The Albertina Friday began exhibiting 295 works – including many milestones of modern art – from the private Batliner Collection.
The collection of Rita and Herbert Batliner consists of about 500 works and is regarded as one of Europe’s leading private collections. It can boast a who’s who of painting – Monet, Picasso, Chagall, Matisse and Lichtenstein, to name just a few.
The collection focuses on French impressionism and post-impressionism, fauvism, German expressionism and the Russian avant-garde movements, providing an amazing scope of 20th-century art.
The 78-year-old lawyer began collecting art by accident, when a client who could not pay his fees gave him a Toulouse-Lautrec instead.
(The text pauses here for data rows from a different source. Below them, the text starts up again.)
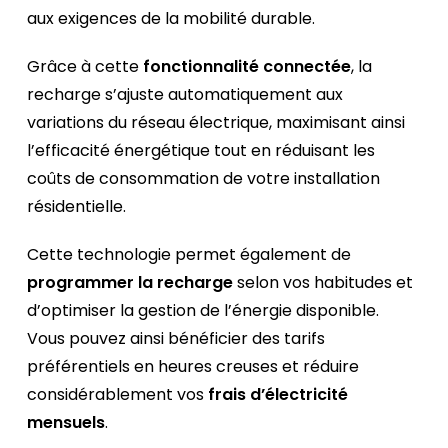
aux exigences de la mobilité durable.
Grâce à cette
fonctionnalité connectée
, la
recharge s’ajuste automatiquement aux
variations du réseau électrique, maximisant ainsi
l’efficacité énergétique tout en réduisant les
coûts de consommation de votre installation
résidentielle.
Cette technologie permet également de
programmer la recharge
selon vos habitudes et
d’optimiser la gestion de l’énergie disponible.
Vous pouvez ainsi bénéficier des tarifs
préférentiels en heures creuses et réduire
considérablement vos
frais d’électricité
mensuels
.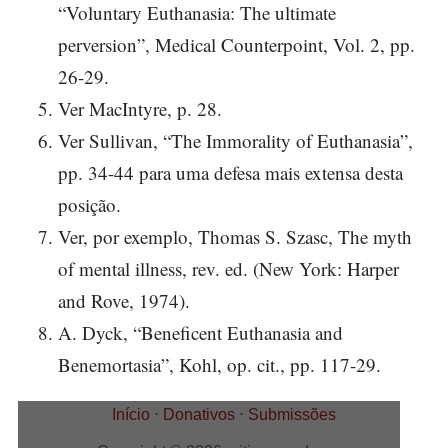
“Voluntary Euthanasia: The ultimate
perversion”, Medical Counterpoint, Vol. 2, pp.
26-29.
Ver MacIntyre, p. 28.
Ver Sullivan, “The Immorality of Euthanasia”,
pp. 34-44 para uma defesa mais extensa desta
posição.
Ver, por exemplo, Thomas S. Szasc, The myth
of mental illness, rev. ed. (New York: Harper
and Rove, 1974).
A. Dyck, “Beneficent Euthanasia and
Benemortasia”, Kohl, op. cit., pp. 117-29.
Início
⋅
Donativos
⋅
Submissões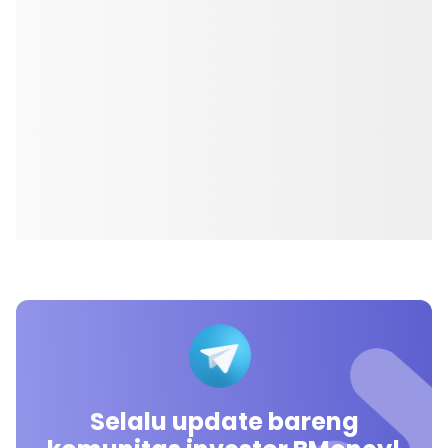
Selalu update bareng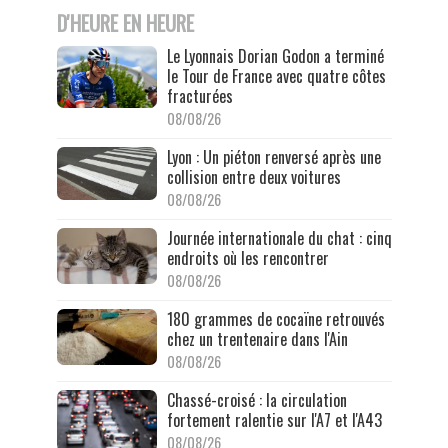
D'HEURE EN HEURE
Le Lyonnais Dorian Godon a terminé
le Tour de France avec quatre côtes
fracturées
08/08/26
Lyon : Un piéton renversé après une
collision entre deux voitures
08/08/26
Journée internationale du chat : cinq
endroits où les rencontrer
08/08/26
180 grammes de cocaïne retrouvés
chez un trentenaire dans l'Ain
08/08/26
Chassé-croisé : la circulation
fortement ralentie sur l'A7 et l'A43
08/08/26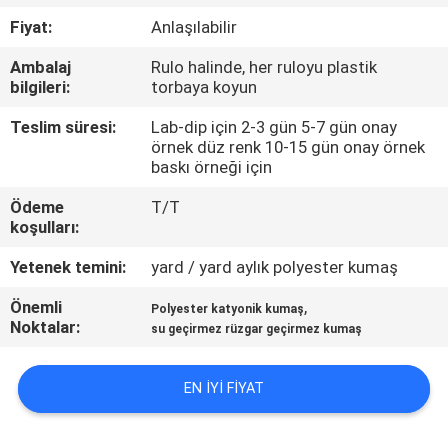
KONTROL
Fiyat:
Anlaşılabilir
Ambalaj
Rulo halinde, her ruloyu plastik
BIZIMLE
bilgileri:
torbaya koyun
ILETIŞIME
Teslim süresi:
Lab-dip için 2-3 gün 5-7 gün onay
GEÇIN
örnek düz renk 10-15 gün onay örnek
baskı örneği için
HABERLER
Ödeme
T/T
koşulları:
Yetenek temini:
yard / yard aylık polyester kumaş
VAKALAR
Önemli
,
Polyester katyonik kumaş
Noktalar:
su geçirmez rüzgar geçirmez kumaş
COMPANY
NEWS
EN IYI FIYAT
SITE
It was not easy for the collector to part with his collection for good, but in the end felt art could not be owned but was, by its nature, a public resource.
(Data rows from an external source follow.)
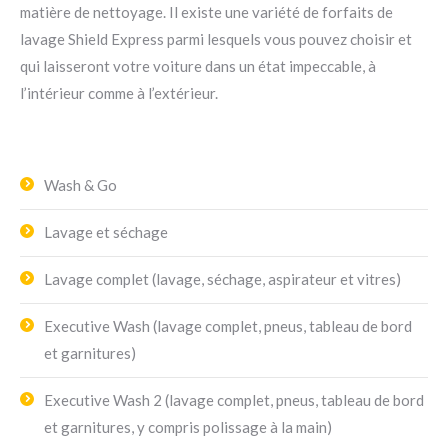
matière de nettoyage. Il existe une variété de forfaits de
lavage Shield Express parmi lesquels vous pouvez choisir et
qui laisseront votre voiture dans un état impeccable, à
l’intérieur comme à l’extérieur.
Wash & Go
Lavage et séchage
Lavage complet (lavage, séchage, aspirateur et vitres)
Executive Wash (lavage complet, pneus, tableau de bord
et garnitures)
Executive Wash 2 (lavage complet, pneus, tableau de bord
et garnitures, y compris polissage à la main)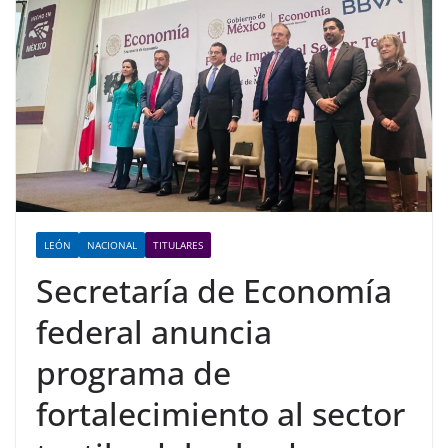
LEÓN
NACIONAL
TITULARES
Secretaría de Economía
federal anuncia
programa de
fortalecimiento al sector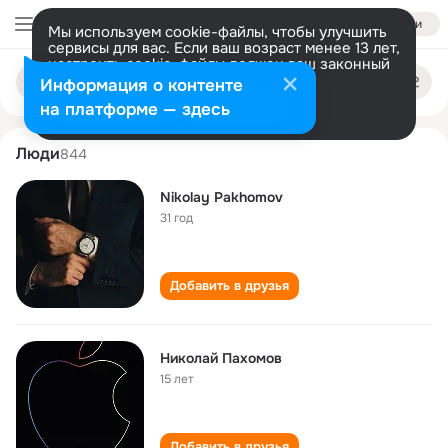
Войти
Мы используем cookie-файлы, чтобы улучшить
сервисы для вас. Если ваш возраст менее 13 лет,
настроить cookie-файлы должен ваш законный
nikolay pakhomov
Поиск
представитель.
Больше информации
Информация о контенте
по
людям
Разрешить все
Настроить
на платформе — здесь
Люди
844
Nikolay Pakhomov
31 год
Добавить в друзья
Николай Пахомов
15 лет
Добавить в друзья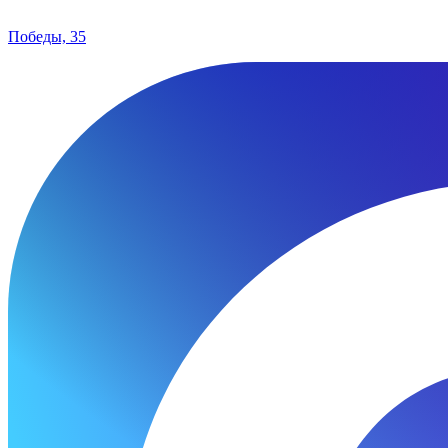
Победы, 35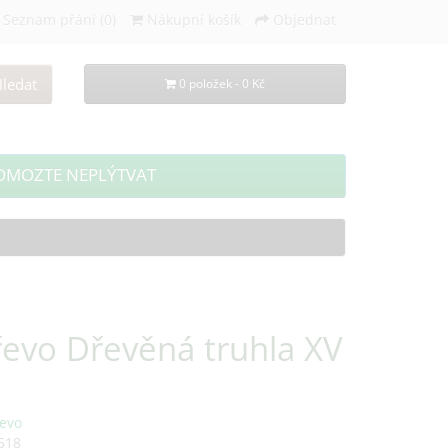
Seznam přání (0)
Nákupní košík
Objednat
ledat
0 položek - 0 Kč
OMOZTE NEPLÝTVAT
řevo Dřevěná truhla XV
evo
518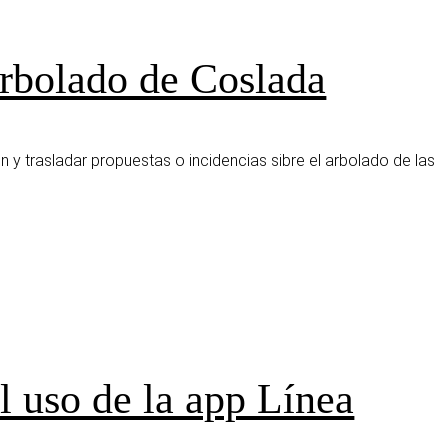
arbolado de Coslada
n y trasladar propuestas o incidencias sibre el arbolado de las
l uso de la app Línea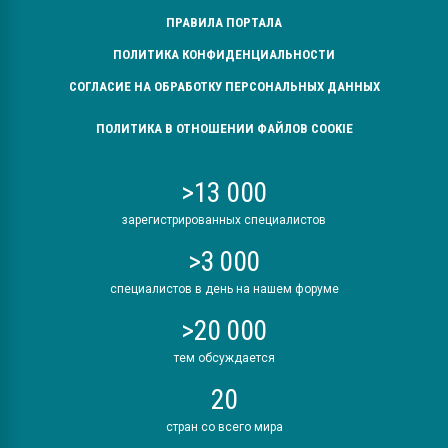
ПРАВИЛА ПОРТАЛА
ПОЛИТИКА КОНФИДЕНЦИАЛЬНОСТИ
СОГЛАСИЕ НА ОБРАБОТКУ ПЕРСОНАЛЬНЫХ ДАННЫХ
ПОЛИТИКА В ОТНОШЕНИИ ФАЙЛОВ COOKIE
>13 000
зарегистрированных специалистов
>3 000
специалистов в день на нашем форуме
>20 000
тем обсуждается
20
стран со всего мира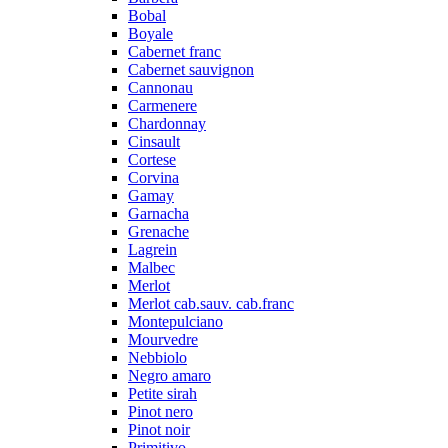
Bobal
Boyale
Cabernet franc
Cabernet sauvignon
Cannonau
Carmenere
Chardonnay
Cinsault
Cortese
Corvina
Gamay
Garnacha
Grenache
Lagrein
Malbec
Merlot
Merlot cab.sauv. cab.franc
Montepulciano
Mourvedre
Nebbiolo
Negro amaro
Petite sirah
Pinot nero
Pinot noir
Primitivo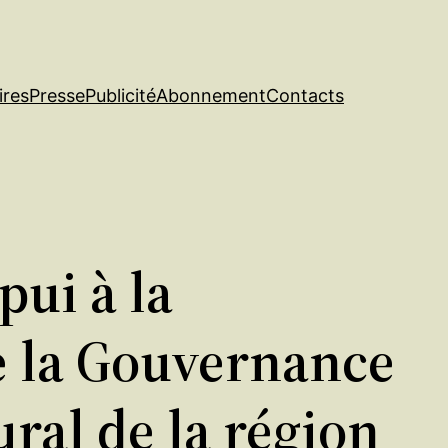
ires
Presse
Publicité
Abonnement
Contacts
pui à la
e la Gouvernance
ral de la région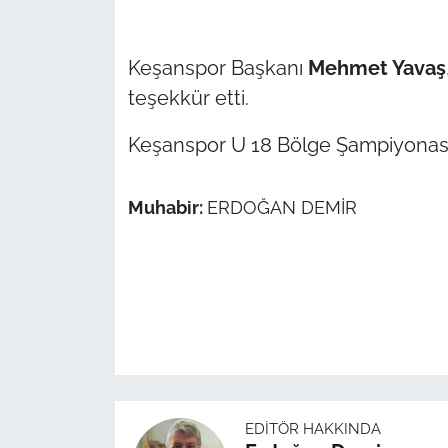
İş Dünyası
Bilim Teknoloji
Keşanspor Başkanı
Mehmet Yavaş
teşekkür etti.
English News
Keşanspor U 18 Bölge Şampiyonasın
Canlı Maç
Muhabir:
ERDOĞAN DEMİR
Finans
Genel-A
Gündem-Eğitim
EDITÖR HAKKINDA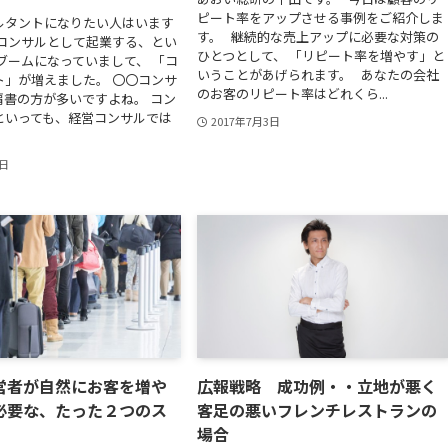
ピート率をアップさせる事例をご紹介しま
ルタントになりたい人はいます
す。 継続的な売上アップに必要な対策の
はコンサルとして起業する、とい
ひとつとして、 「リピート率を増やす」と
ブームになっていまして、 「コ
いうことがあげられます。 あなたの会社
ト」が増えました。 〇〇コンサ
のお客のリピート率はどれくら...
肩書の方が多いですよね。 コン
といっても、経営コンサルでは
2017年7月3日
3日
営者が自然にお客を増や
広報戦略 成功例・・立地が悪く
必要な、たった２つのス
客足の悪いフレンチレストランの
場合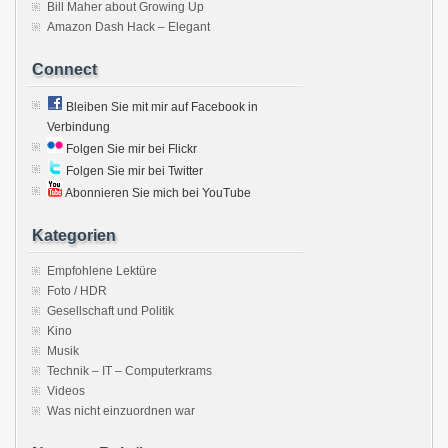
Bill Maher about Growing Up
Amazon Dash Hack – Elegant
Connect
Bleiben Sie mit mir auf Facebook in
Verbindung
Folgen Sie mir bei Flickr
Folgen Sie mir bei Twitter
Abonnieren Sie mich bei YouTube
Kategorien
Empfohlene Lektüre
Foto / HDR
Gesellschaft und Politik
Kino
Musik
Technik – IT – Computerkrams
Videos
Was nicht einzuordnen war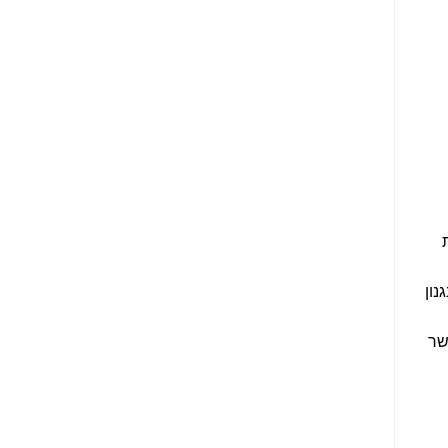
נון
שר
Getting the collection as a permanent loan, the Albertina got the nod over several other high-profile competitors such as New York’s Guggenheim Museum or Salzburg’s Museum der Moderne.
“We are as happy as if we had just won the lottery jackpot,” Albertina director Klaus Albrecht Schroeder said.
“It is not its quality that makes this exhibition in the Albertina unique, but the fact that this collection changes the museum,” Schroeder told journalists Friday.
With the impressive Batliner Collection, the Albertina has finished its repositioning process from a collection of graphics to a museum of modern art. Up to now, the Albertina’s collection consisted mainly of graphics, drawings and photos. This repositioning also sends impulses through Austria’s museum scene, “closing a gap,” as Schroeder said.
The country’s art museums are heavy on old masters and the Vienna expressionism focusing on Klimt or Schiele, with classic modernism sorely missing. This vacuum led to Austrians feeling alienated by modern art, not understanding it.
Schroeder received the collection from the Liechtenstein-based couple as a permanent loan, retractable only after at least 10 years. The only conditions attached concern restoration and conservation of the works, as well as the obligation to make it accessible to the public. Experts estimate its worth to be several hundred million euros.
High-points in the show, which feels like a walk-in art lesson, are a late version of Monet’s waterlilies, dating from 1917, a Renoir portrait, Robert Delaunay’s Nude and Ibises and examples of Picasso’s late work.
As a follow up to ‘From Monet to Picasso’, the Albertina will show ‘From Andy Warhol to Anselm Kiefer’ from Nov 12 onwards.